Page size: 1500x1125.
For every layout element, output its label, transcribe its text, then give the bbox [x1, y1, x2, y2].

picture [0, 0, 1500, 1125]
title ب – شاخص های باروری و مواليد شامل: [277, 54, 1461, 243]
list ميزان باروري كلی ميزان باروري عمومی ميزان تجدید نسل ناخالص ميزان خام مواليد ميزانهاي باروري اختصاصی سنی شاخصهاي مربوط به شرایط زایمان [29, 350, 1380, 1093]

········

§ TASK PROMPT
Transcribe the full listing exactly, leaving out no line.

§ WRITTEN SOLUTION
Page size: 1500x1125.
For every layout element, output its label, transcribe its text, then give the bbox [x1, y1, x2, y2].

picture [0, 0, 1500, 1125]
title ب – شاخص های باروری و مواليد شامل: [277, 54, 1461, 243]
list ميزان باروري كلی ميزان باروري عمومی ميزان تجدید نسل ناخالص ميزان خام مواليد ميزانهاي باروري اختصاصی سنی شاخصهاي مربوط به شرایط زایمان [29, 350, 1380, 1093]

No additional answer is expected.